-- MATERIALS PROVIDED follows --

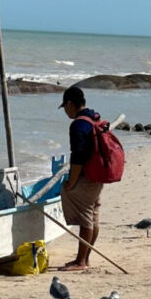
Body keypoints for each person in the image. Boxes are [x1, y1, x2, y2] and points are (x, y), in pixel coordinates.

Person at [58, 86, 103, 271]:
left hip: (86, 177)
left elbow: (78, 157)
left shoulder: (77, 124)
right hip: (98, 174)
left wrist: (71, 182)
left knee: (86, 219)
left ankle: (81, 261)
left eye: (65, 107)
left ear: (70, 103)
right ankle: (85, 258)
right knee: (93, 217)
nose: (66, 111)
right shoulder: (94, 117)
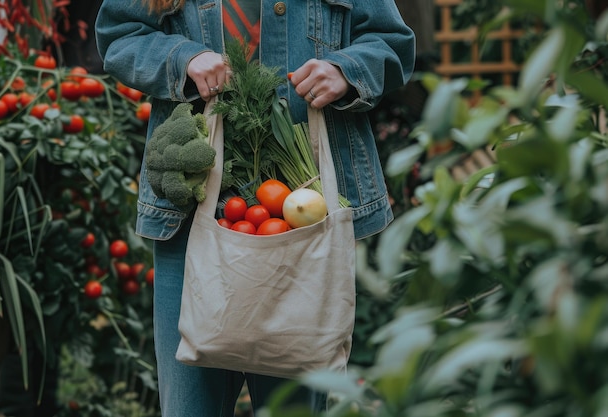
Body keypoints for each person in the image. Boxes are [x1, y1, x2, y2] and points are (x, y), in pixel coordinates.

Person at [94, 0, 415, 416]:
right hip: (191, 217)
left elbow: (391, 41)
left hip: (302, 214)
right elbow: (120, 34)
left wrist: (345, 70)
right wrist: (183, 58)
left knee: (292, 409)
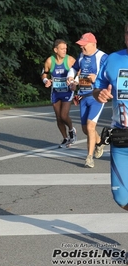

-- MATERIALS PROVIDED concluded --

» **WHAT THE TASK ASKS**:
Word for word, restate all of the records. Exclude the pictures.

» **SOLUTION TO THIS EXERCISE**:
Body keypoints for each person in the image. Boxes are [x1, y1, x2, y2] and points are (x, y), in pixel coordinates.

Person at [58, 86, 103, 271]:
left hip: (86, 177)
left elbow: (78, 157)
left shoulder: (77, 124)
right hip: (98, 174)
left wrist: (71, 182)
left knee: (86, 219)
left ankle: (81, 261)
left eye: (65, 107)
left ear: (70, 103)
right ankle: (85, 258)
right knee: (93, 217)
nose: (66, 111)
right shoulder: (94, 117)
Body keypoints for each person in the image. Boxes are [x1, y1, x2, y2] and points are (x, y), in pixel coordinates.

Person at [94, 0, 415, 416]:
right hip: (191, 217)
left elbow: (391, 41)
left hip: (302, 214)
right elbow: (120, 34)
left wrist: (345, 70)
right wrist: (183, 58)
left knee: (292, 409)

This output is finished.